* _DOCUMENT EXTRACT_
Selling and administrative expenses decreased $3.1 million, or 16.9 percent, to $15.2 million in the Fiscal 2013 second quarter compared to $18.3 million in the prior-year second quarter due primarily to the reversal of customer bankruptcy accruals, lower legal expenses, as well as lower compensation and travel expenses. Selling and administrative expenses as a percentage of net sales were 11.7 percent for the Fiscal 2013 second quarter compared to 15.8 percent in the same period last year.

In the Fiscal 2013 second quarter, income tax expense increased $1.0 million to $3.2 million compared to $2.2 million for the Fiscal 2012 period. For the Fiscal 2013 period, the income tax expense relates to income taxes on foreign profits. For the Fiscal 2012 period, the income tax expense primarily relates to income taxes on foreign profits of $1.1 million, foreign dividend tax of $0.9 million and other taxes of $0.2 million.

Second-Quarter Fiscal 2013 Segment Comparison
Comparing the Automotive segment's second quarter of Fiscal 2013 to the same period of Fiscal 2012,

  • Net sales increased 18.8 percent attributable to
    • a 75.7 percent sales improvement in North America due to increased sales for the Ford center console program and transmission lead-frame assembly; and
    • a 17.3 percent sales increase in Europe primarily due to new product launches; partially offset by
    • a 17.3 percent sales decrease in Asia due to the planned partial transfer of transmission lead-frame products to the Company's Mexico facility.
  • Gross margins as a percentage of sales decreased to 14.8 percent from 15.3 percent due to increased design, development and engineering costs for a North American automotive program launching in late Fiscal 2013 and the increased sales of automotive product that has higher prime cost due to the current high purchased content, partially offset by lower costs related to third-party inspection costs, premium freight and over-time expenses, as well as commodity pricing adjustments.

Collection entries
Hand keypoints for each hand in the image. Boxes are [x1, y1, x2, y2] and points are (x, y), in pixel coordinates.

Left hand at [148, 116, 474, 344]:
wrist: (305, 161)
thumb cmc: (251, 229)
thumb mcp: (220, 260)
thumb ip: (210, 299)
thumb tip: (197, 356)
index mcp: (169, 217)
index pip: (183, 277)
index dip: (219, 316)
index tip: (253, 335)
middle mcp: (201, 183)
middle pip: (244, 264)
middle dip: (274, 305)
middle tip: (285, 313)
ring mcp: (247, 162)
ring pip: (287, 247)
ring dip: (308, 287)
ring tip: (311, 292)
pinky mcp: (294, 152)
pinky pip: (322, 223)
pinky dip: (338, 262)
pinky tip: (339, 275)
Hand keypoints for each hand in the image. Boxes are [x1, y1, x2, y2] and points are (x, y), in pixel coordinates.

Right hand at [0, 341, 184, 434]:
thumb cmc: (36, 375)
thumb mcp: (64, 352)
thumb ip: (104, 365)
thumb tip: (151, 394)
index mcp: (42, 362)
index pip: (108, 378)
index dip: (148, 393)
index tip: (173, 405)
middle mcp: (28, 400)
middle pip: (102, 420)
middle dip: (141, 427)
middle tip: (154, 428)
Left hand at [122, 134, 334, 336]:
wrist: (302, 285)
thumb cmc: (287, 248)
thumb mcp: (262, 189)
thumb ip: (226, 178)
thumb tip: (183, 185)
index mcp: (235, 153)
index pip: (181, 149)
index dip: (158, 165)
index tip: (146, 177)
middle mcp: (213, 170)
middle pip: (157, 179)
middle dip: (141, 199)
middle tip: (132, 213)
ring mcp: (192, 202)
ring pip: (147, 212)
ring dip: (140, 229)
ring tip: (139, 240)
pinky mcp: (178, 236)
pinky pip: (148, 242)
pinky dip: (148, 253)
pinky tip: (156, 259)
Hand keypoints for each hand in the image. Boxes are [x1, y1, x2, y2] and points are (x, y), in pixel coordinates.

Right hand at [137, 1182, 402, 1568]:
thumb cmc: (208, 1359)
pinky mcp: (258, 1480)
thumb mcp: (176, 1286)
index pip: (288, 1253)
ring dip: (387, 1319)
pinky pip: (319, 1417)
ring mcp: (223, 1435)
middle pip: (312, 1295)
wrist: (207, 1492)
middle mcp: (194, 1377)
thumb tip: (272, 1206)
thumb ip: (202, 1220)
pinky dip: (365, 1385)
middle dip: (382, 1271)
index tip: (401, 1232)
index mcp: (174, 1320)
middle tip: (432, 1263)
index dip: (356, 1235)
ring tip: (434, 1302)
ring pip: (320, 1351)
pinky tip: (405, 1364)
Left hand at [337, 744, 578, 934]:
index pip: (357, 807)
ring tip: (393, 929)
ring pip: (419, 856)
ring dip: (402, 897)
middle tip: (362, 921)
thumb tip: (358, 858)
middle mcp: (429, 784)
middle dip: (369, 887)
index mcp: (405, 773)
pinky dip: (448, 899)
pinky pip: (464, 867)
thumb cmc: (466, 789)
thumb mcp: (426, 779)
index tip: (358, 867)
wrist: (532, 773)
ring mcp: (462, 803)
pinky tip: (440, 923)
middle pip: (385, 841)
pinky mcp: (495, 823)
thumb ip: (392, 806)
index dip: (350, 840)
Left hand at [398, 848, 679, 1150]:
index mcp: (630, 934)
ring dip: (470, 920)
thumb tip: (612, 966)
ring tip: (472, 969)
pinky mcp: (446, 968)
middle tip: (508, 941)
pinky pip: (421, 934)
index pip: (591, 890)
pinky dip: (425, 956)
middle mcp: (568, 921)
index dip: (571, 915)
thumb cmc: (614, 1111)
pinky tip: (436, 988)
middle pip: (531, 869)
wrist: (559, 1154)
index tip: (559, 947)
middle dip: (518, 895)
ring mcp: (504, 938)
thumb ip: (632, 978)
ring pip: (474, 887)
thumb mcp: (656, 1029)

* _INSTRUCTIONS TO FOLLOW_
Write the next part of the quarterly earnings text, picking up after its final sentence. The collection entries have no connection to the quarterly earnings text.

* _ANSWER_
  • Income from operations improved to $26.5 million from $3.2 million due to income from the legal settlement discussed above, increased sales, favorable commodity pricing adjustments and lower legal expenses, partially offset by higher design, development and engineering costs.

Comparing the Interconnect segment's second quarter of Fiscal 2013 to the same period of Fiscal 2012,

  • Net sales improved 5.7 percent attributable to
    •  a 15.6 percent sales improvement in North America due to higher appliance and data solutions sales, partially offset by lower safety radio remote control device sales; partially offset by
    • a 6.4 percent sales decrease in Europe due primarily to weaker radio remote control sales and lower sensor sales; and
    • a 26.1 percent sales decrease in Asia primarily due to lower legacy products sales from the planned exit of a product line and lower safety radio remote control device sales.
  • Gross margins as a percentage of sales declined slightly to 25.5 percent from 25.7 percent due primarily to costs related to the delayed launch of a laundry program, partially offset by increased sales of data solution products, which carry a higher gross margin.
  • Income from operations rose to $4.1 million from $3.7 million due to improved sales, partially offset by costs related to a delayed laundry program launch.

Comparing the Power Products segment's second quarter of Fiscal 2013 to the same period of Fiscal 2012,

  • Net sales declined 8.8 percent driven by
    • a 6.8 percent sales decrease in North America due to lower busbar and heat sink demand, partially offset by higher demand for flexible cabling products;
    • flat sales in Europe; and
    • a 15.2 percent sales decrease in Asia due to lower busbar demand.
  • Gross margins as a percentage of sales declined to 12.0 percent from 19.7 percent due to manufacturing inefficiencies because of lower sales volumes in North America and Asia, as well as an unfavorable sales mix.
  • Income from operations decreased to a loss of $0.3 million from income of $0.8 million due to lower sales, manufacturing inefficiencies, unfavorable product mix, partially offset by lower salary, development and travel expenses.

Six-Month Period Fiscal 2013
Methode's six-month Fiscal 2013 net sales increased $21.8 million, or 9.6 percent, to $248.5 million from $226.7 million in the same period of Fiscal 2012.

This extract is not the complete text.